My wish for each of you is that you are challenged greatly, that you persevere, that you never forget your heart and that you will always know you have a place at my kitchen table sharing a cup of coffee having a slice of cake waiting for the oven to be repaired.
Monday, May 11, 2009
I've been getting asked alot lately how the weather's been affecting us. The damp wet rainy days have been perfect for transplanting so the thousands of lettuce plants going out into the fields are very happy right now. What this wet weather hasn't been good for is the direct seeding so any seeds we would plant directly into the soil have been put on hold for now. We're keeping an eye on the moon watching for clues from nature as to when the frost danger is over so we can begin planting out the tomatoes, peppers and eggplants. Last night I was riding through the fields checking on the progress of the crops and was covered in dust from the dry soil on the surface. Amazing how it was sooo wet just last week we couldn't really do much tractor work and now the dust is flying.
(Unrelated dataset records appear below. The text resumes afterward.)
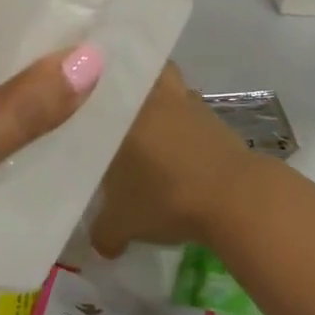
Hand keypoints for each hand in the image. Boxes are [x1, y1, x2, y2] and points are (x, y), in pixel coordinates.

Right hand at [90, 63, 261, 258]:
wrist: (235, 198)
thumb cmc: (166, 199)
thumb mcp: (122, 224)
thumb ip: (103, 231)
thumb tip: (99, 243)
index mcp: (120, 112)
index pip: (97, 89)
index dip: (87, 93)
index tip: (79, 105)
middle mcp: (152, 98)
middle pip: (139, 71)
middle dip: (128, 84)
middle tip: (115, 108)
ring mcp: (187, 105)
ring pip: (169, 85)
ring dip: (161, 100)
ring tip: (148, 126)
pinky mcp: (216, 119)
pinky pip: (191, 111)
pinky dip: (184, 123)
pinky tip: (177, 148)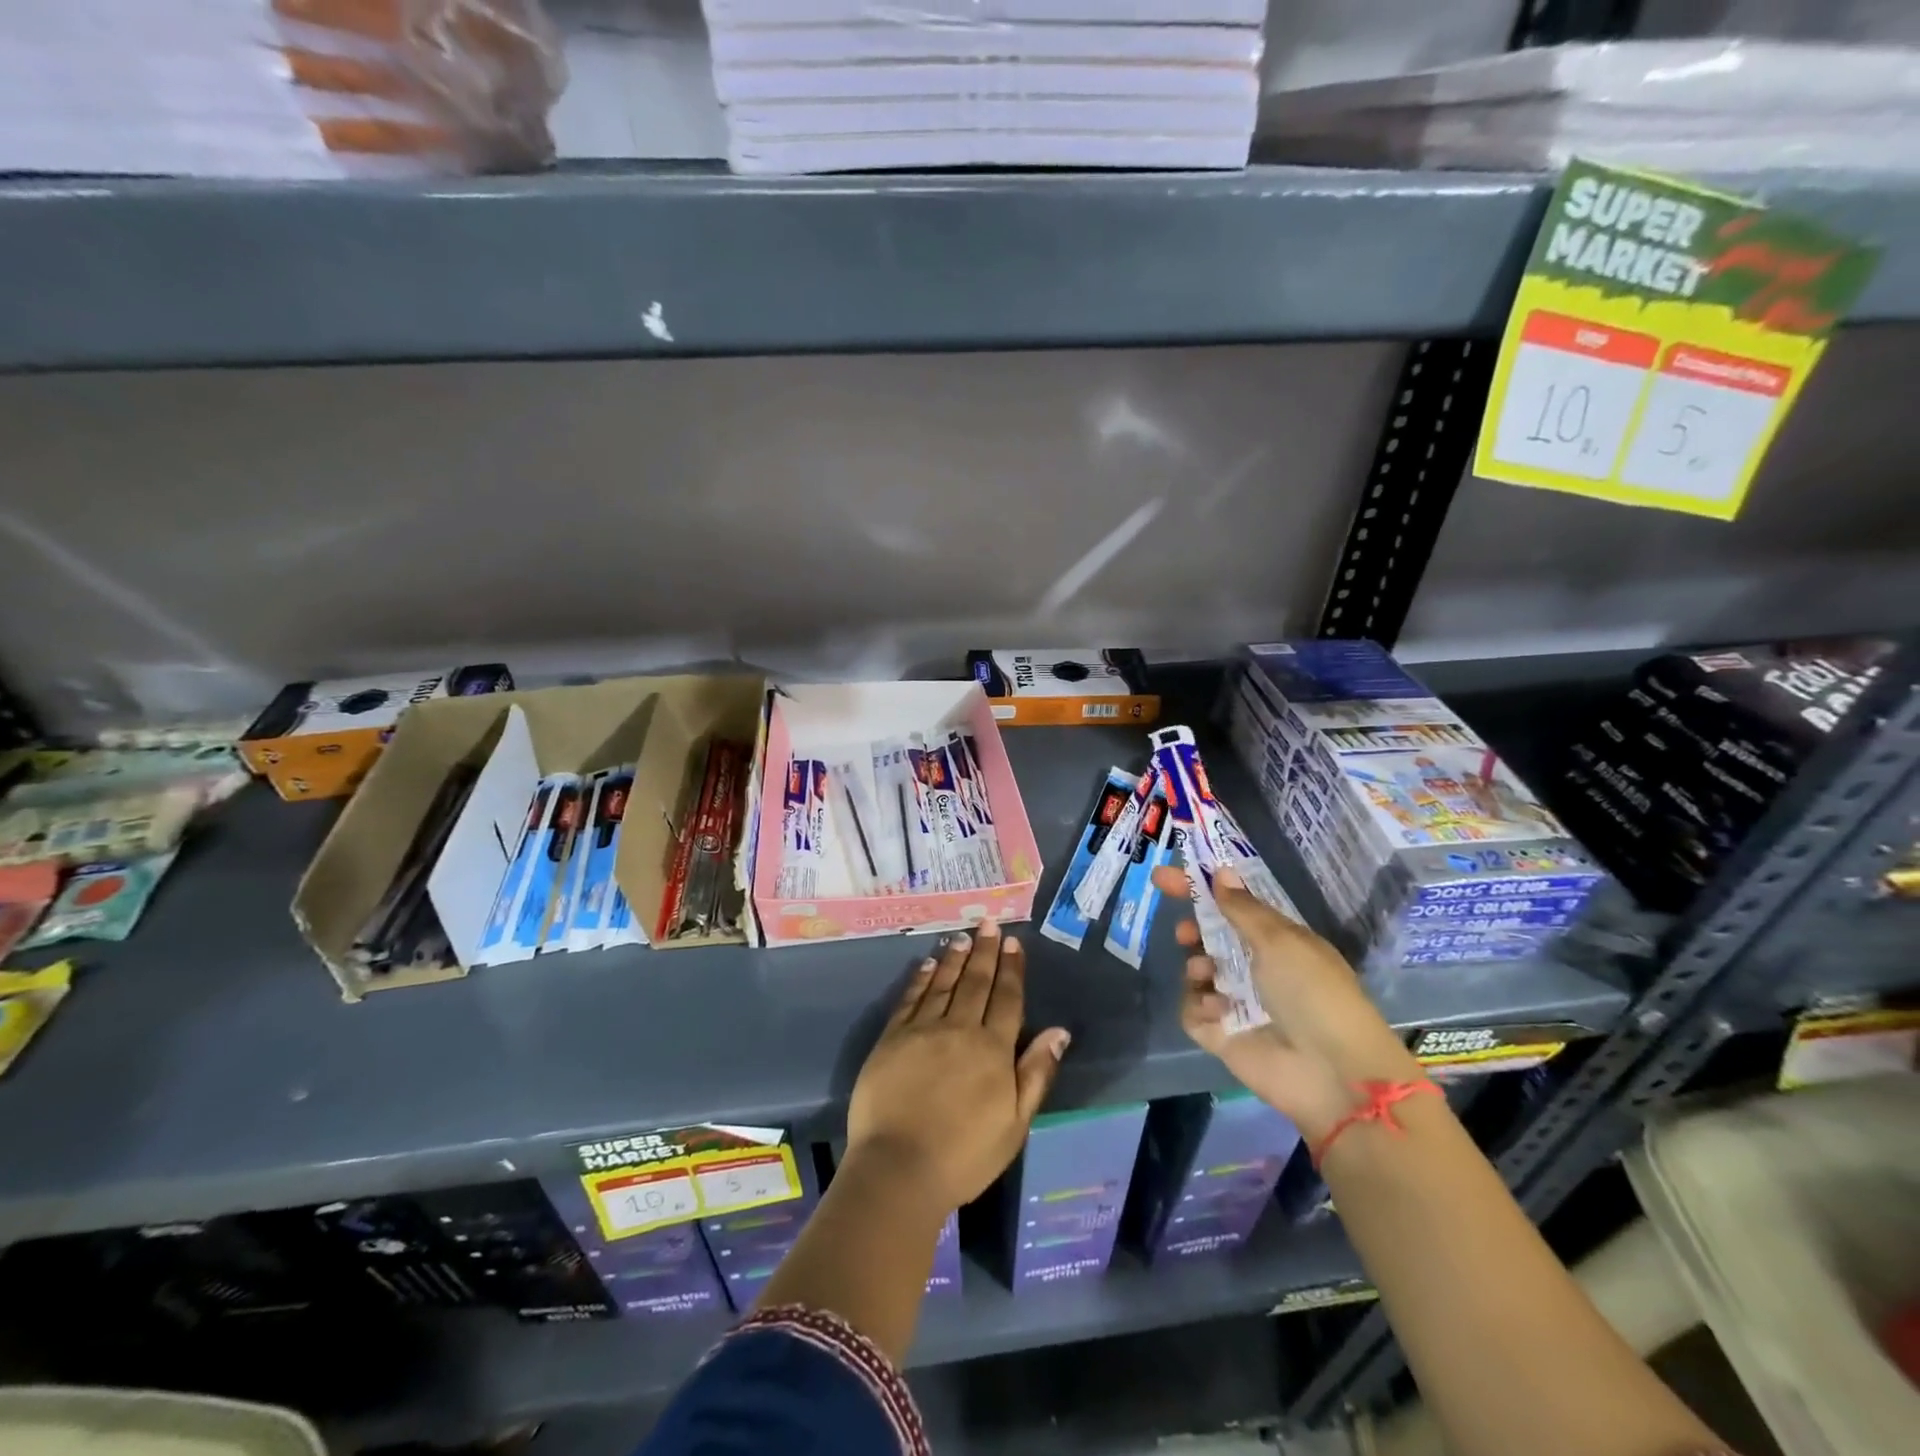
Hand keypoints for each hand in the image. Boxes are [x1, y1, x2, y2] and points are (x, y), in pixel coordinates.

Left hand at [846, 921, 1071, 1212]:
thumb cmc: (965, 1154)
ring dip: (954, 957)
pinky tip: (926, 964)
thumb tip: (1059, 1031)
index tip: (1014, 943)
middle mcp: (959, 1029)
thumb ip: (1036, 1073)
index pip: (1007, 998)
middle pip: (976, 982)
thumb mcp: (1015, 1123)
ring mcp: (922, 1030)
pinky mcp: (892, 1038)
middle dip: (985, 951)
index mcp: (993, 1049)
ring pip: (943, 983)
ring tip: (963, 936)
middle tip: (989, 923)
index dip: (1012, 969)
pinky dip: (920, 978)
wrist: (899, 1168)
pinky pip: (910, 999)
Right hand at [1150, 866, 1421, 1143]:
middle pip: (1209, 939)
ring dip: (1196, 966)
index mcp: (1277, 942)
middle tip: (1184, 933)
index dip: (1199, 889)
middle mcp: (1255, 968)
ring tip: (1205, 973)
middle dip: (1192, 931)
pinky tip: (1217, 1010)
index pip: (1232, 905)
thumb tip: (1221, 873)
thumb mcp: (1281, 940)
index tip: (1164, 877)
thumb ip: (1243, 908)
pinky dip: (1199, 1005)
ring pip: (1196, 971)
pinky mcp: (1222, 1034)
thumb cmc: (1313, 993)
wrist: (1332, 1073)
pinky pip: (1193, 1009)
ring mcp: (1238, 1002)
The irony of all this is that in just a couple of weeks it will be too dry to direct seed. When I was a kid growing up Dad would never plant lettuce in June or July as they would "burn up" as he called it. The seed will germinate and as it breaks the grounds surface it will die from the heat. We're working on extra transplants so as to avoid this problem but we will still need irrigation to help the tender young seedlings settle in. But for now we'll enjoy the cool, damp days of spring and watch the peas and fava beans grow.